#### TASK OBJECTIVE
Transcribe every line of text read from the pages, keeping each one unchanged and in its original order. Leave the pictures out of your answer.

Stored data
%%

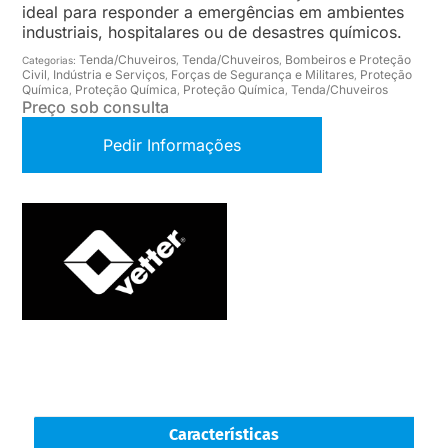
ideal para responder a emergências em ambientes
industriais, hospitalares ou de desastres químicos.
Tenda/Chuveiros
Tenda/Chuveiros
Bombeiros e Proteção
Categorias:
,
,
Civil
Indústria e Serviços
Forças de Segurança e Militares
Proteção
,
,
,
Química
Proteção Química
Proteção Química
Tenda/Chuveiros
,
,
,
Preço sob consulta
Pedir Informações
Características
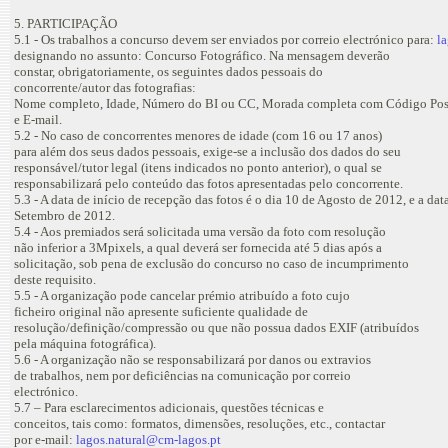
5. PARTICIPAÇÃO
5.1 - Os trabalhos a concurso devem ser enviados por correio electrónico para:
l
designando no assunto: Concurso Fotográfico. Na mensagem deverão
constar, obrigatoriamente, os seguintes dados pessoais do
concorrente/autor das fotografias:
Nome completo, Idade, Número do BI ou CC, Morada completa com Código Post
e E-mail.
5.2 - No caso de concorrentes menores de idade (com 16 ou 17 anos)
para além dos seus dados pessoais, exige-se a inclusão dos dados do seu
responsável/tutor legal (itens indicados no ponto anterior), o qual se
responsabilizará pelo conteúdo das fotos apresentadas pelo concorrente.
5.3 - A data de início de recepção das fotos é o dia 10 de Agosto de 2012, e a data
Setembro de 2012.
5.4 - Aos premiados será solicitada uma versão da foto com resolução
não inferior a 3Mpixels, a qual deverá ser fornecida até 5 dias após a
solicitação, sob pena de exclusão do concurso no caso de incumprimento
deste requisito.
5.5 - A organização pode cancelar prémio atribuído a foto cujo
ficheiro original não apresente suficiente qualidade de
resolução/definição/compressão ou que não possua dados EXIF (atribuídos
pela máquina fotográfica).
5.6 - A organização não se responsabilizará por danos ou extravios
de trabalhos, nem por deficiências na comunicação por correio
electrónico.
5.7 – Para esclarecimentos adicionais, questões técnicas e
conceitos, tais como: formatos, dimensões, resoluções, etc., contactar
por e-mail:
lagos.natural@cm-lagos.pt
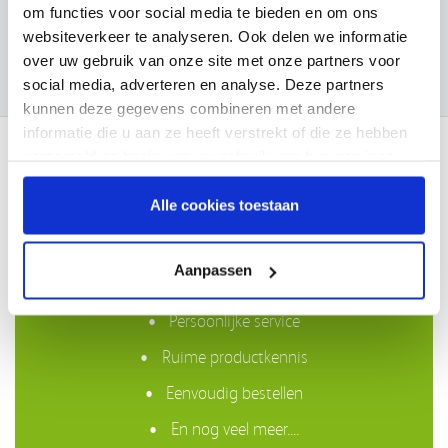
om functies voor social media te bieden en om ons
€114,14
€79,85
websiteverkeer te analyseren. Ook delen we informatie
over uw gebruik van onze site met onze partners voor
social media, adverteren en analyse. Deze partners
kunnen deze gegevens combineren met andere
informatie die u aan ze heeft verstrekt of die ze hebben
verzameld op basis van uw gebruik van hun services.
Waarom VIVISOL?
Alle cookies toestaan
Gratis bezorging in Nederland boven €50,-
Aanpassen
Compleet assortiment
Persoonlijke service
Ruime productkennis
Eenvoudig bestellen
En nog veel meer....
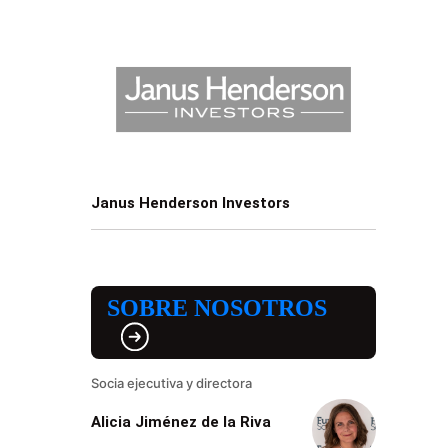
Janus Henderson Investors
SOBRE NOSOTROS
Socia ejecutiva y directora
Alicia Jiménez de la Riva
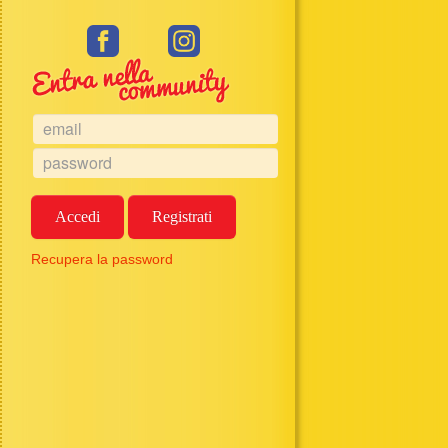
Accedi
Registrati
Recupera la password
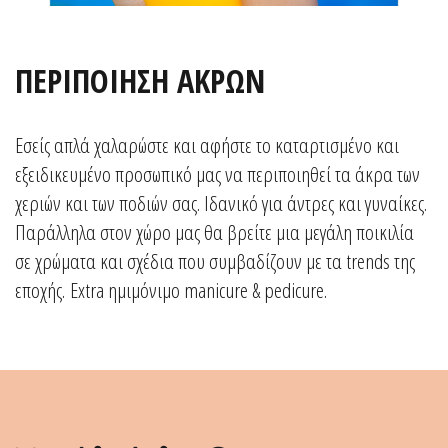
ΠΕΡΙΠΟΙΗΣΗ ΑΚΡΩΝ
Εσείς απλά χαλαρώστε και αφήστε το καταρτισμένο και
εξειδικευμένο προσωπικό μας να περιποιηθεί τα άκρα των
χεριών και των ποδιών σας. Ιδανικό για άντρες και γυναίκες.
Παράλληλα στον χώρο μας θα βρείτε μια μεγάλη ποικιλία
σε χρώματα και σχέδια που συμβαδίζουν με τα trends της
εποχής. Extra ημιμόνιμο manicure & pedicure.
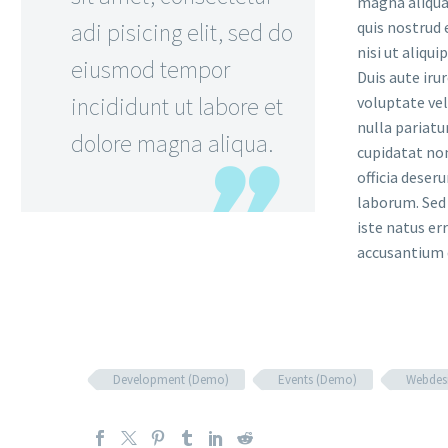
magna aliqua
adi pisicing elit, sed do
quis nostrud 
nisi ut aliqu
eiusmod tempor
Duis aute iru
incididunt ut labore et
voluptate vel
nulla pariatu
dolore magna aliqua.
cupidatat non
officia deser
laborum. Sed 
iste natus er
accusantium
Development (Demo)
Events (Demo)
Webdes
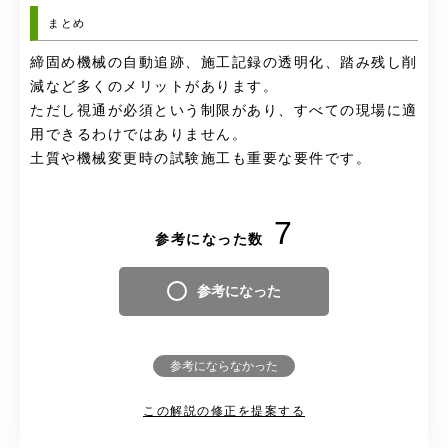
まとめ
締固め機械の自動追跡、施工記録の透明化、踏み残し削
減など多くのメリットがあります。
ただし視通が必須という制限があり、すべての現場に適
用できるわけではありません。
土質や機械変更時の試験施工も重要な要件です。
7
参考になった数
参考になった
参考にならなかった
この解説の修正を提案する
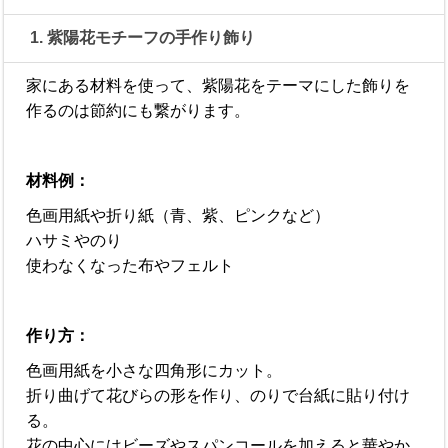
1. 紫陽花モチーフの手作り飾り
家にある材料を使って、紫陽花をテーマにした飾りを
作るのは節約にも繋がります。
材料例：
色画用紙や折り紙（青、紫、ピンクなど）
ハサミやのり
使わなくなった布やフェルト
作り方：
色画用紙を小さな四角形にカット。
折り曲げて花びらの形を作り、のりで台紙に貼り付け
る。
花の中心にはビーズやスパンコールを加えると華やか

%%

#### WORKED SOLUTION
ideal para responder a emergências em ambientes
industriais, hospitalares ou de desastres químicos.
Tenda/Chuveiros
Tenda/Chuveiros
Bombeiros e Proteção
Categorias:
,
,
Civil
Indústria e Serviços
Forças de Segurança e Militares
Proteção
,
,
,
Química
Proteção Química
Proteção Química
Tenda/Chuveiros
,
,
,
Preço sob consulta
Pedir Informações
Características
5. PARTICIPAÇÃO
5.1 - Os trabalhos a concurso devem ser enviados por correio electrónico para:
l
designando no assunto: Concurso Fotográfico. Na mensagem deverão
constar, obrigatoriamente, os seguintes dados pessoais do
concorrente/autor das fotografias:
Nome completo, Idade, Número do BI ou CC, Morada completa com Código Post
e E-mail.
5.2 - No caso de concorrentes menores de idade (com 16 ou 17 anos)
para além dos seus dados pessoais, exige-se a inclusão dos dados do seu
responsável/tutor legal (itens indicados no ponto anterior), o qual se
responsabilizará pelo conteúdo das fotos apresentadas pelo concorrente.
5.3 - A data de início de recepção das fotos é o dia 10 de Agosto de 2012, e a data
Setembro de 2012.
5.4 - Aos premiados será solicitada uma versão da foto com resolução
não inferior a 3Mpixels, a qual deverá ser fornecida até 5 dias após a
solicitação, sob pena de exclusão do concurso no caso de incumprimento
deste requisito.
5.5 - A organização pode cancelar prémio atribuído a foto cujo
ficheiro original não apresente suficiente qualidade de
resolução/definição/compressão ou que não possua dados EXIF (atribuídos
pela máquina fotográfica).
5.6 - A organização não se responsabilizará por danos ou extravios
de trabalhos, nem por deficiências na comunicação por correio
electrónico.
5.7 – Para esclarecimentos adicionais, questões técnicas e
conceitos, tais como: formatos, dimensões, resoluções, etc., contactar
por e-mail:
lagos.natural@cm-lagos.pt
om functies voor social media te bieden en om ons
€114,14
€79,85
websiteverkeer te analyseren. Ook delen we informatie
over uw gebruik van onze site met onze partners voor
social media, adverteren en analyse. Deze partners
kunnen deze gegevens combineren met andere
informatie die u aan ze heeft verstrekt of die ze hebben
verzameld op basis van uw gebruik van hun services.
Waarom VIVISOL?
Alle cookies toestaan
Gratis bezorging in Nederland boven €50,-
Aanpassen
Compleet assortiment
Persoonlijke service
Ruime productkennis
Eenvoudig bestellen
En nog veel meer....
Janus Henderson Investors
SOBRE NOSOTROS
Socia ejecutiva y directora
Alicia Jiménez de la Riva
Accedi
Registrati
Recupera la password
ΠΕΡΙΠΟΙΗΣΗ ΑΚΡΩΝ
Εσείς απλά χαλαρώστε και αφήστε το καταρτισμένο και
εξειδικευμένο προσωπικό μας να περιποιηθεί τα άκρα των
χεριών και των ποδιών σας. Ιδανικό για άντρες και γυναίκες.
Παράλληλα στον χώρο μας θα βρείτε μια μεγάλη ποικιλία
σε χρώματα και σχέδια που συμβαδίζουν με τα trends της
εποχής. Extra ημιμόνιμο manicure & pedicure.
magna aliqua
adi pisicing elit, sed do
quis nostrud 
nisi ut aliqu
eiusmod tempor
Duis aute iru
incididunt ut labore et
voluptate vel
nulla pariatu
dolore magna aliqua.
cupidatat non
officia deser
laborum. Sed 
iste natus er
accusantium
Development (Demo)
Events (Demo)
Webdes
まとめ
締固め機械の自動追跡、施工記録の透明化、踏み残し削
減など多くのメリットがあります。
ただし視通が必須という制限があり、すべての現場に適
用できるわけではありません。
土質や機械変更時の試験施工も重要な要件です。
7
参考になった数
参考になった
参考にならなかった
この解説の修正を提案する
1. 紫陽花モチーフの手作り飾り
家にある材料を使って、紫陽花をテーマにした飾りを
作るのは節約にも繋がります。
材料例：
色画用紙や折り紙（青、紫、ピンクなど）
ハサミやのり
使わなくなった布やフェルト
作り方：
色画用紙を小さな四角形にカット。
折り曲げて花びらの形を作り、のりで台紙に貼り付け
る。
花の中心にはビーズやスパンコールを加えると華やか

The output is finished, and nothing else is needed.